As the adult versions of the Tenenbaum children, Stiller, Paltrow and Wilson do fine jobs with their roles. Murray, so dryly funny in Rushmore, is given surprisingly little to do as Margot’s husband Raleigh St. Clair.
Without a doubt, the highly stylized Tenenbaums is instantly recognizable as an Anderson film. In addition to his characteristic jump shots, Anderson once again employs an eclectic soundtrack to galvanize his film. Although his musical selections for Tenenbaums fall within the same vintage as Rushmore, he now substitutes the more upbeat British Invasion tunes for a darker, more melancholic sound appropriate for his newest film’s more depressing themes. Songs by Elliot Smith, Nico and the Rolling Stones pepper the soundtrack, and his use of instantly recognizable songs (“Hey Jude” blares over the opening scenes) demonstrate the more mainstream feel of the film as a whole.
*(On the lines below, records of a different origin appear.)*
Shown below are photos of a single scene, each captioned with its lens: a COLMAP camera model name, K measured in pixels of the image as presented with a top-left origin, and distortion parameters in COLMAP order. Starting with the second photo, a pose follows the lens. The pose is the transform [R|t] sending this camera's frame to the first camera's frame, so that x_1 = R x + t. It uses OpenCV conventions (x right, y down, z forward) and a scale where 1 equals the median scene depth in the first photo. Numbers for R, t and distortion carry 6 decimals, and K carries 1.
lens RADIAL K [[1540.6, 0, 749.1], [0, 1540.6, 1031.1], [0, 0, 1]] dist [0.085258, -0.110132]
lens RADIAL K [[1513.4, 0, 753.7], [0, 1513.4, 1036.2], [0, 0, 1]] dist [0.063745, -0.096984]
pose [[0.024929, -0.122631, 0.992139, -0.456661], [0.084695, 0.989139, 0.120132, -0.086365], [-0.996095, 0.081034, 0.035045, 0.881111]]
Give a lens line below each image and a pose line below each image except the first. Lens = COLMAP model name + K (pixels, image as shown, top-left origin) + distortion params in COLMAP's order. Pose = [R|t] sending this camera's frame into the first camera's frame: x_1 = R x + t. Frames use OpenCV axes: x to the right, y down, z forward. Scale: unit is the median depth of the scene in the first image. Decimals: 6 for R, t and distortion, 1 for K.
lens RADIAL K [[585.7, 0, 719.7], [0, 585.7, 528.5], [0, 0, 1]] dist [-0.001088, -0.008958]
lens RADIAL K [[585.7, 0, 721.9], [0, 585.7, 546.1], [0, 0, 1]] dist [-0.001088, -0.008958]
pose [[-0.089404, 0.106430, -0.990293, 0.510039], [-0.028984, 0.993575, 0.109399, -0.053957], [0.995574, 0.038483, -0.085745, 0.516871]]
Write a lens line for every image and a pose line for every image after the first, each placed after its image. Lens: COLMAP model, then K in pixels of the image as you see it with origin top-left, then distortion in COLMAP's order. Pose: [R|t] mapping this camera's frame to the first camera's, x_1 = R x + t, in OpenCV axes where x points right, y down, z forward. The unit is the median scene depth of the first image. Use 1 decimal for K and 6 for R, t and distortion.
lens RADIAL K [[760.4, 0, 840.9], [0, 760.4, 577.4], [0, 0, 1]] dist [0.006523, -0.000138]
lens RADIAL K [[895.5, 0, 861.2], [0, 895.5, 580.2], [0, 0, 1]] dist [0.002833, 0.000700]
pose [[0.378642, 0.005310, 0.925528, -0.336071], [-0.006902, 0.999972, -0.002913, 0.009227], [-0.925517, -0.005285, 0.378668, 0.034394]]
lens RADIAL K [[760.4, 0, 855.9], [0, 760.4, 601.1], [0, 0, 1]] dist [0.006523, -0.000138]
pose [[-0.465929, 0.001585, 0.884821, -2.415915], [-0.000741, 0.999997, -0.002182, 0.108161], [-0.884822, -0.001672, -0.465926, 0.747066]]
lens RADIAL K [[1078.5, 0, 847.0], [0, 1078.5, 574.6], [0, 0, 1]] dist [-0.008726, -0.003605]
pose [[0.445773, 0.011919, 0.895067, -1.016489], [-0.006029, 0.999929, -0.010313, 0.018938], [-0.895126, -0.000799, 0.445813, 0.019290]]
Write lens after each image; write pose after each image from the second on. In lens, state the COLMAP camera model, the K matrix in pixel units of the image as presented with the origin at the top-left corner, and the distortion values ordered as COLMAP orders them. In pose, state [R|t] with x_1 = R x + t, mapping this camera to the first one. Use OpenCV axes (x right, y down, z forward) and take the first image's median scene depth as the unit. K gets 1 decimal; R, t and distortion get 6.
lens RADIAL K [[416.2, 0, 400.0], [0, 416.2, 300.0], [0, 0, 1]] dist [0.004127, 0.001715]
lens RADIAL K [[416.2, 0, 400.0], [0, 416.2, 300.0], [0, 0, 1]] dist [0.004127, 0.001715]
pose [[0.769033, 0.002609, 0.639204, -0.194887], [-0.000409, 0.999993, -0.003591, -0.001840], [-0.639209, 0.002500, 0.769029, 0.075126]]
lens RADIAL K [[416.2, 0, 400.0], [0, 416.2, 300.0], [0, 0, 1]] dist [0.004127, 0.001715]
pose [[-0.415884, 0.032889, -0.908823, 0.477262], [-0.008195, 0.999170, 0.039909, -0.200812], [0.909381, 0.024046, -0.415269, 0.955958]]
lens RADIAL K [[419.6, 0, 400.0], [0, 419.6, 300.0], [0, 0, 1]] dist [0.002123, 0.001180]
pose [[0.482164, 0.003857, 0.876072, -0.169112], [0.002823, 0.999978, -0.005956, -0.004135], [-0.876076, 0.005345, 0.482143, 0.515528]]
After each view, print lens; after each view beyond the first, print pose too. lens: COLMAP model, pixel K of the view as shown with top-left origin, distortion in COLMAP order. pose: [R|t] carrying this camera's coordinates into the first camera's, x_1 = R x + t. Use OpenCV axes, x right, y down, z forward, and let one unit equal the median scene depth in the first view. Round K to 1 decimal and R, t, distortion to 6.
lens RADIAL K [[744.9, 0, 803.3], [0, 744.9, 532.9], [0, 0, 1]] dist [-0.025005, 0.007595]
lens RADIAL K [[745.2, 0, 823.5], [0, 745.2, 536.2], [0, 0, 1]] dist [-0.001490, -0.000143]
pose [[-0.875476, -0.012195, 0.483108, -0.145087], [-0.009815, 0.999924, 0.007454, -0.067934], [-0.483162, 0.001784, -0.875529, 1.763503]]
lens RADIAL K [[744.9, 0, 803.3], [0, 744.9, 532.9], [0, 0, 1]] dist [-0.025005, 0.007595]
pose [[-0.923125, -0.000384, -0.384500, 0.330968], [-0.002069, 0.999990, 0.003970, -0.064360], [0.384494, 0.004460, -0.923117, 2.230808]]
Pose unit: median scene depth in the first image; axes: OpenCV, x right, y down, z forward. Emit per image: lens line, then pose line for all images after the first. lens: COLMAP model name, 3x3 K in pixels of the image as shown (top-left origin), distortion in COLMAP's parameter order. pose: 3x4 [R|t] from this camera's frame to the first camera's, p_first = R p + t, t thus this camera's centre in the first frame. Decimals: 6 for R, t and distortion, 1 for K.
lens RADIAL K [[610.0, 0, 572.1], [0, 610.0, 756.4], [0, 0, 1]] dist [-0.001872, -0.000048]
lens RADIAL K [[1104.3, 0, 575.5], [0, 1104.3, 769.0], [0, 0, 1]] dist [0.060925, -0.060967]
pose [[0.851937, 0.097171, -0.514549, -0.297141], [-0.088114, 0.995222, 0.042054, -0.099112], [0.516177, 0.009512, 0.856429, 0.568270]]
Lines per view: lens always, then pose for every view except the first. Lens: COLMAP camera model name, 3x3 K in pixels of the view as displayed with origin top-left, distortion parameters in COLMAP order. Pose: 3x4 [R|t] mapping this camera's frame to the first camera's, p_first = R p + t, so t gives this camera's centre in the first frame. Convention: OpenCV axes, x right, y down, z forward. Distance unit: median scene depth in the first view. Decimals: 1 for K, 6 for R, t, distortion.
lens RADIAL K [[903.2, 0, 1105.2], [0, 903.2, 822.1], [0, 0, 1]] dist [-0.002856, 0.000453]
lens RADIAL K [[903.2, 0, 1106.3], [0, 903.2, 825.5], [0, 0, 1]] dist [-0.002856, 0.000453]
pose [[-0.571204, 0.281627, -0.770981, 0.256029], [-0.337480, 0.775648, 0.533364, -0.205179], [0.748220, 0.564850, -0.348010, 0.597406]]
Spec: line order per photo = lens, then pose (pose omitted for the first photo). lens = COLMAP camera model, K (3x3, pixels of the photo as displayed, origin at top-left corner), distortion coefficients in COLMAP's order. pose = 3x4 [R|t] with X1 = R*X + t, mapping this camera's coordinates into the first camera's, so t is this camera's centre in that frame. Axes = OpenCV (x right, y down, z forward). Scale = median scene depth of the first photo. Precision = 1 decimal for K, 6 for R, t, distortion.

Shot on a tight budget, the cast’s willingness to forgo their usual salaries is a testament to their faith in Anderson’s film-making. As Stiller notes, “I would venture to say that we didn’t take as big a pay cut as the Ocean’s Eleven stars because we didn’t get paid as much, but everybody was working for whatever it was just to do the movie.” Stylistically, the cast wears the same clothes throughout, sans Chas’ switch from a red jumpsuit to a black one for a funeral scene.
Overall, Anderson’s third film The Royal Tenenbaums is much darker than his previous cinematic ventures, but the slight divergence is worth the effort. With its collage of complex familial and romantic relationships, demented humor and all-star talent, the film certainly lives up to its tagline: “Family isn’t a word, it’s a sentence.”